- Arbeitsaufträge:
1) Was symbolisiert laut dem Text über das Blitz-Zeichen in der Karte dieses Zeichen?
2) Schreiben Sie die Fortsetzung des Textes über das Blitz-Zeichen in der Karte im Anschluss an seinen letzten Satz.

- Übungstext:
Das in der Karte befindliche Blitz-Zeichen stammt nicht von einem der von Ihnen aktivierten WMS-Dienste, sondern ist Bestandteil der ausgewählten Hintergrundkarte (in diesem Fall die sogenannte „Webkarte“ der Bayerischen Vermessungsverwaltung). Es symbolisiert ein Umspannwerk. Unserer Einschätzung nach ist gemäß der von der N-ERGIE Netz GmbH herausgegebenen Darstellung im näheren Bereich des Umspannwerkes Herrieden scheinbar keine Hochspannungsleitung vorhanden. Die nächsten Hochspannungsleitungen verlaufen im Norden von Herrieden (wie von Ihnen beschrieben südl. von Elpersdorf), im Osten von Herrieden (Bereich Burgoberbach) sowie im Süden von Herrieden (nördl. von Sachsbach und Deffersdorf).

Wir hoffen Ihnen hiermit weiterhelfen zu können.

- Gegebene Daten:
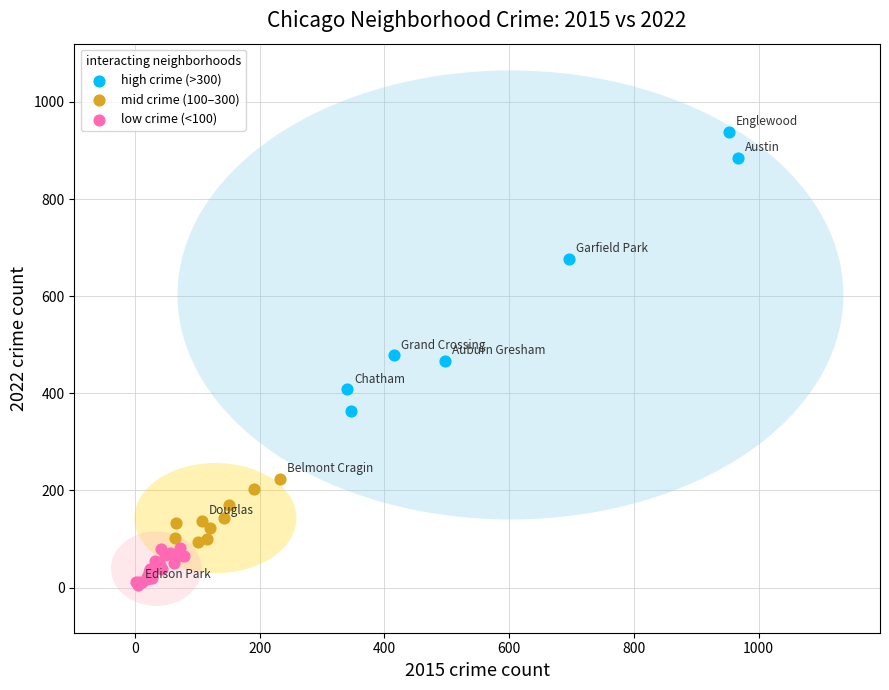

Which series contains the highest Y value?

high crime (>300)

---

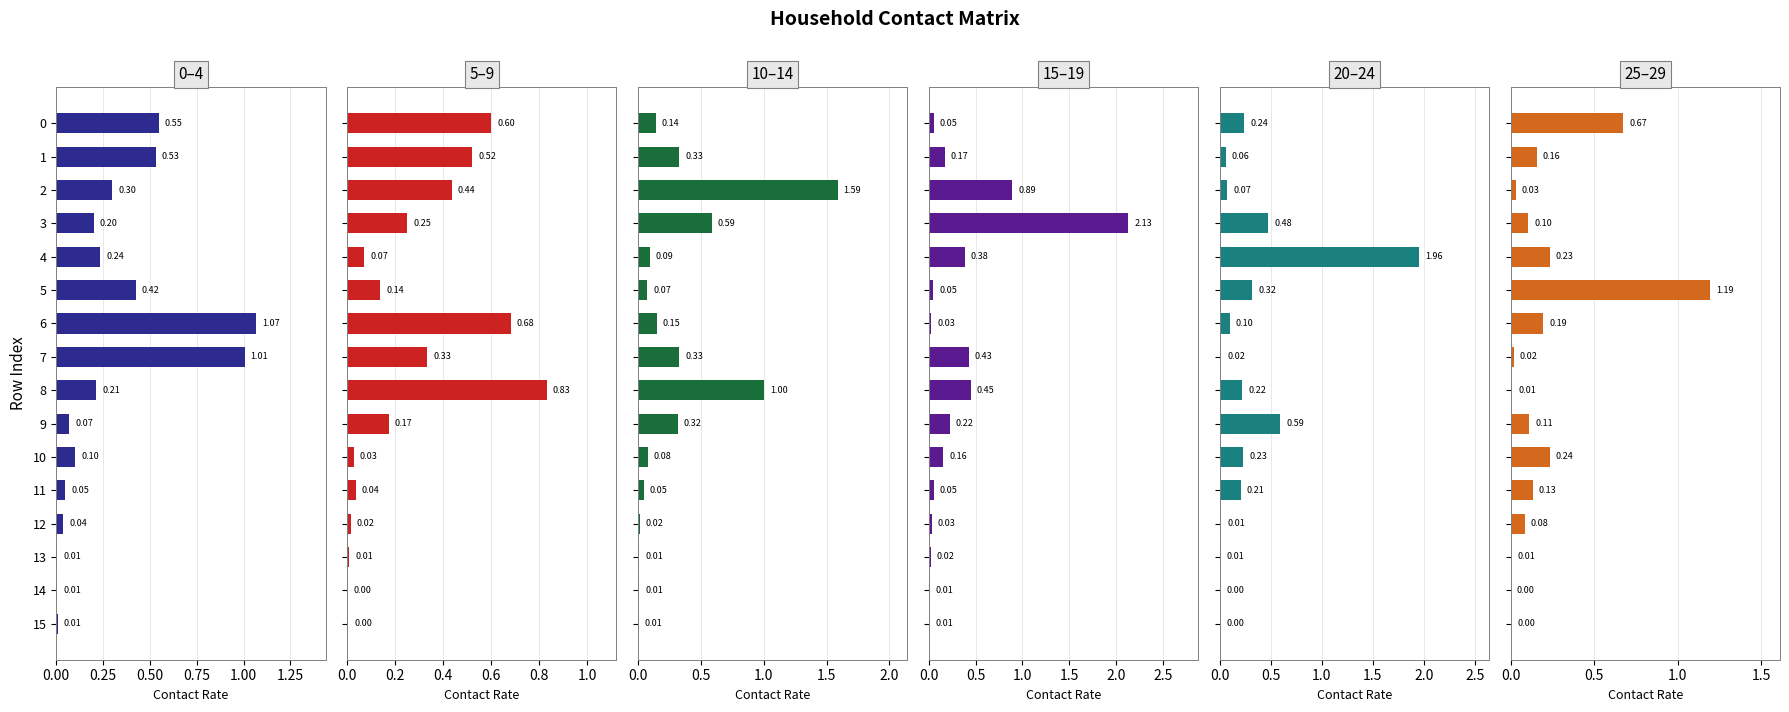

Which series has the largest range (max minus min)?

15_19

- Lösungen je Aufgabe:
1) Ein Umspannwerk.

2)
zur ersten “Netzeinspeisung und Nichteinspeisung”:

die Daten zur Netzeinspeisung der Anlagen entnehmen wir vornehmlich der Jahresabrechnung der Übertragungsnetzbetreiber. Unsere Datenquellen finden Sie, wenn sie jeweils neben der ausgewählten Layer das “i”-Symbol anklicken und in der sich öffnenden Infobox den Reiter “Detailinfo” auswählen. Es ist daher eigentlich davon auszugehen, dass die Daten der Wirklichkeit entsprechen. Sollten Sie detaillierte Informationen benötigen können Sie gerne nächste Woche nochmal mit uns in Kontakt treten. Derzeit können wir die Frage aus personellen Gründen nicht ausführlicher beantworten.

dieses freundliche Angebot habe ich bisher nicht aufgegriffen.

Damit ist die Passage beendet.